It’s hard to be in business and not find yourself frequently frustrated by things that customers say. A customer might misunderstand your product after speaking with you for ten minutes about it. She uses your product for a year, reaping great benefits from it, but then report that it is “ok.” You go out of your way to help a customer, then in the next conversation he says everything but “thanks.”
Our natural inclination is to focus on how our customer is “wrong” or “doesn’t get it.” Well, yes, your customer is often wrong, and often doesn’t get it. But, as far as your customer is concerned, everything he says is true.
The only response you can have when your customer says something “wrong” is to accept that, although it may be wrong, it is true. It is the new reality. It is part of the universe you share with your customer, and you must accept it. It is tempting to fight your customer’s truth, denying it, arguing against it, resisting it, but that won’t get you anywhere.
Often our customers’ version of truth changes from one day to the next. A friend who is a realtor has told me that people’s ideas of what they want in a home can change many times throughout the home buying process. One day it’s an older home with lots of character on a wooded lot; the next day it’s new construction with a mega-master suite, Jacuzzi and walk-in closets.
It’s not that the realtor’s clients were wrong yesterday. It’s that they had just redefined their “truth.” Her challenge is to adapt to her clients’ new reality. It may be difficult to sell to a moving target, but her only choice is to improvise and adapt.
It’s critical to be alert to changes in your customers’ reality. “Our budget was just slashed,” or “We’re making Janice the project manager,” or “The project has been put on hold for three months” are reality-changers. It’s really tempting to be frustrated by these kinds of situations, but the fact remains: your customer has redefined a new truth, and you have no choice but to go with the flow.
These redefinitons of the truth aren’t always bad, of course. Last week a client said to me, “Steve, we’ve had some personnel changes and are having challenges with senior management buy-off, so how much will it cost to extend your contract for one more month?” Personnel changes and senior management bureaucracy have become the new truth in their organization, and my best course of action was to recognize that truth and work with it (And benefit from it).

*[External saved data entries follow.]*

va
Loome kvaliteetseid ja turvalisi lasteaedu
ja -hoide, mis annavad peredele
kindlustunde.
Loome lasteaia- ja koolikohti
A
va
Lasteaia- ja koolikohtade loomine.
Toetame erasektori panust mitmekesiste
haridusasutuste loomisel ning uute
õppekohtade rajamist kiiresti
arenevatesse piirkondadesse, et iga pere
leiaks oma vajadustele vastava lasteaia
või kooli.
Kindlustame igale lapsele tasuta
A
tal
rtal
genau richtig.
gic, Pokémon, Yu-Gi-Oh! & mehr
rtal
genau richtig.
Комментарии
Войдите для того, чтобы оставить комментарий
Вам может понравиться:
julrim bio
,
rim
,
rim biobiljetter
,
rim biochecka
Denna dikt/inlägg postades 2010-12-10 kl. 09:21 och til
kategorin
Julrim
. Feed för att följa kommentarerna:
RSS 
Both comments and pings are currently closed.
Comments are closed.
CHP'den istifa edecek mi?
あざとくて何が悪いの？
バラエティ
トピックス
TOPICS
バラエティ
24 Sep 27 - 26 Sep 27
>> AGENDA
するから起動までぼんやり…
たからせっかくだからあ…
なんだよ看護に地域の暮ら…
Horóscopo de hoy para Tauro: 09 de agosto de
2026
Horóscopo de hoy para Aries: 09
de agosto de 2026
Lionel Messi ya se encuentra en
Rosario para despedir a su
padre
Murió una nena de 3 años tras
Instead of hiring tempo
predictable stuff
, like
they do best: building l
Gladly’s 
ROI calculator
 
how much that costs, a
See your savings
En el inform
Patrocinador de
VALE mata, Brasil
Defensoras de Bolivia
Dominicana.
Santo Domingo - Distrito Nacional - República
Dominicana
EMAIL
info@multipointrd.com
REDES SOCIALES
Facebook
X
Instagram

If you focus on denying and resisting your customer’s truth, you won’t be able to see a clear way out of this truth to a better place. Let’s imagine that a customer says she thinks a competitor’s product is as good as yours, but you know, with 100% certainty, that your product will work better for her than the competitor’s. Should you focus on the fact that she is wrong, or focus on understanding her version of the truth? What will make it easier for you to deal with the situation and eventually encourage her to embrace a new version of the truth?
When your customer says something you don’t like, recognize the new reality. Recognize your customer’s truth. Then, you will be in a much better position to help your customer shift from her current idea of what is true to a different truth.